> _WHAT NEEDS TO BE DONE_: Recast the material below as a numbered list, skipping blank lines and omitting the pictures.

> _DATA EXCERPTS_:
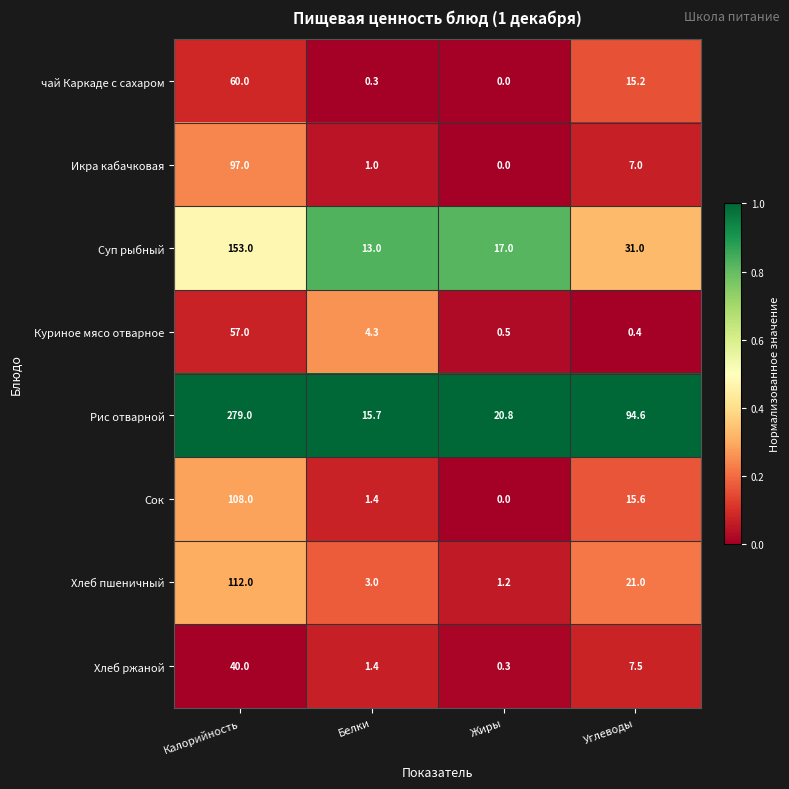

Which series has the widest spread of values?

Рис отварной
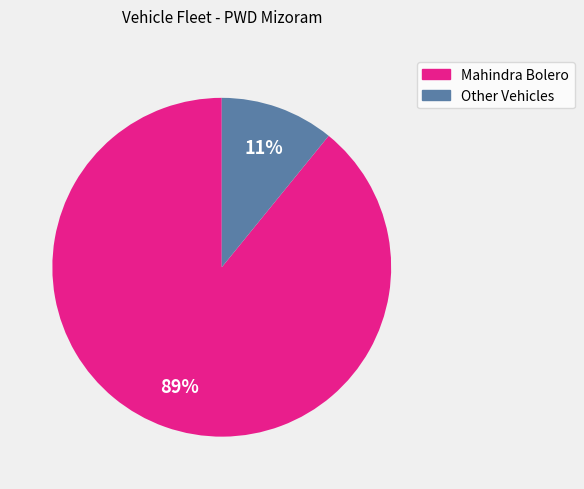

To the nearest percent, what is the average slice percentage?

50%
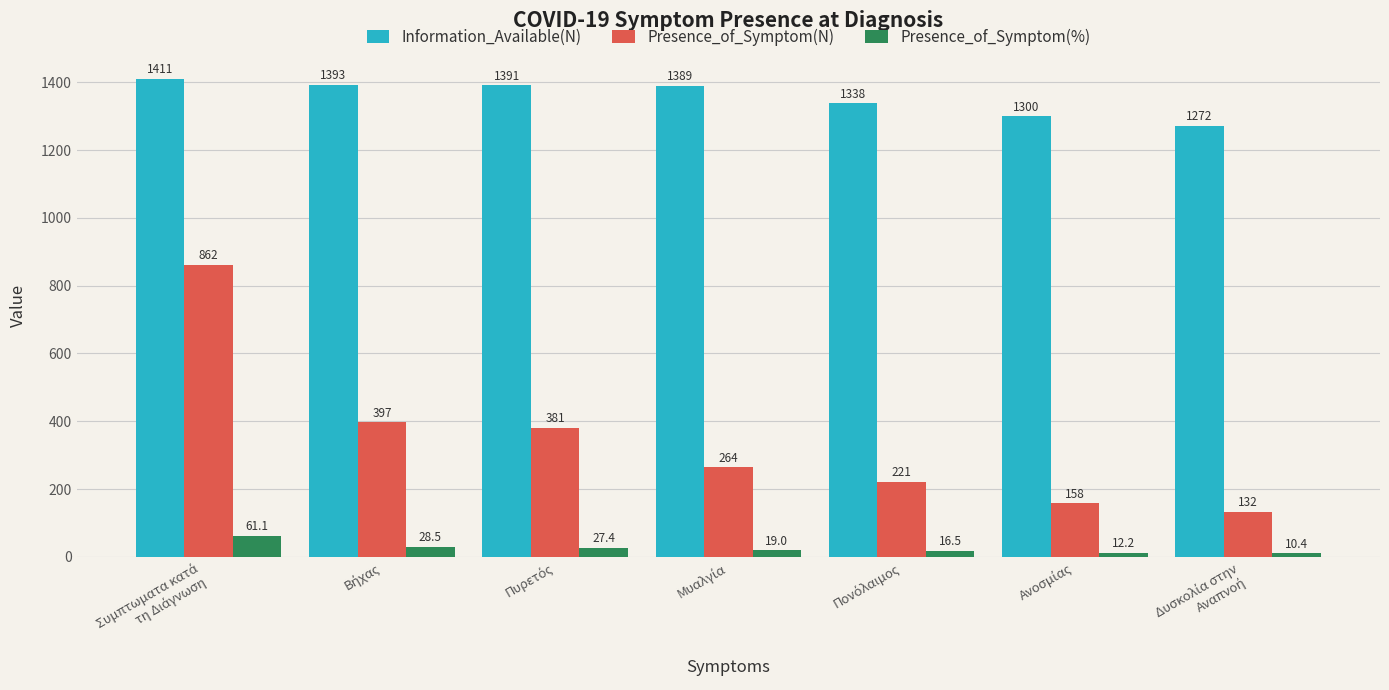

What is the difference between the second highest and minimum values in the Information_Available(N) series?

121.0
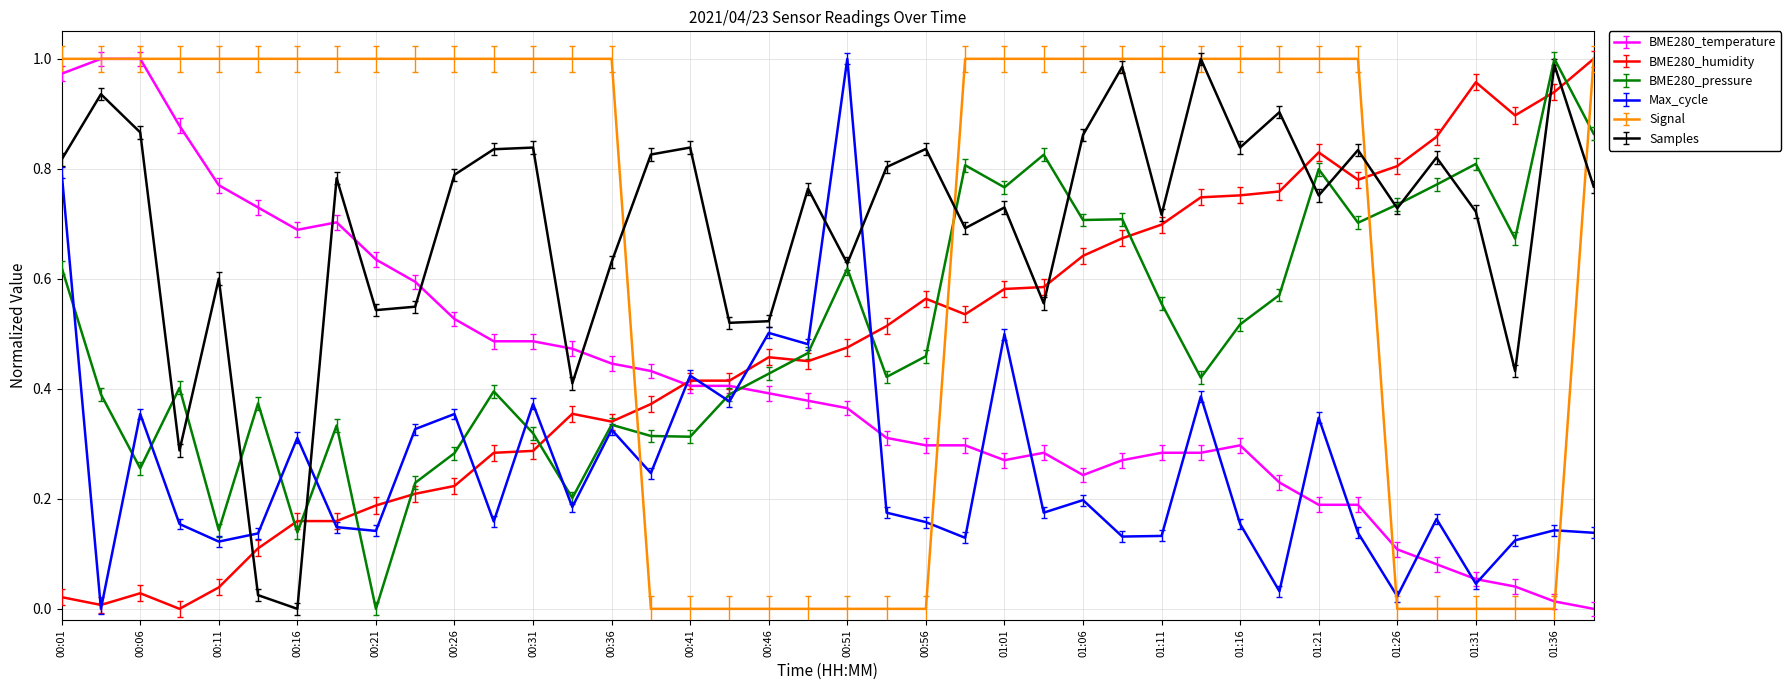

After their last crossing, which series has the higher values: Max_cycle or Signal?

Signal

> _WRITTEN SOLUTION_:
1. Which series has the widest spread of values?
2. Рис отварной
3. To the nearest percent, what is the average slice percentage?
4. 50%
5. What is the difference between the second highest and minimum values in the Information_Available(N) series?
6. 121.0
7. After their last crossing, which series has the higher values: Max_cycle or Signal?
8. Signal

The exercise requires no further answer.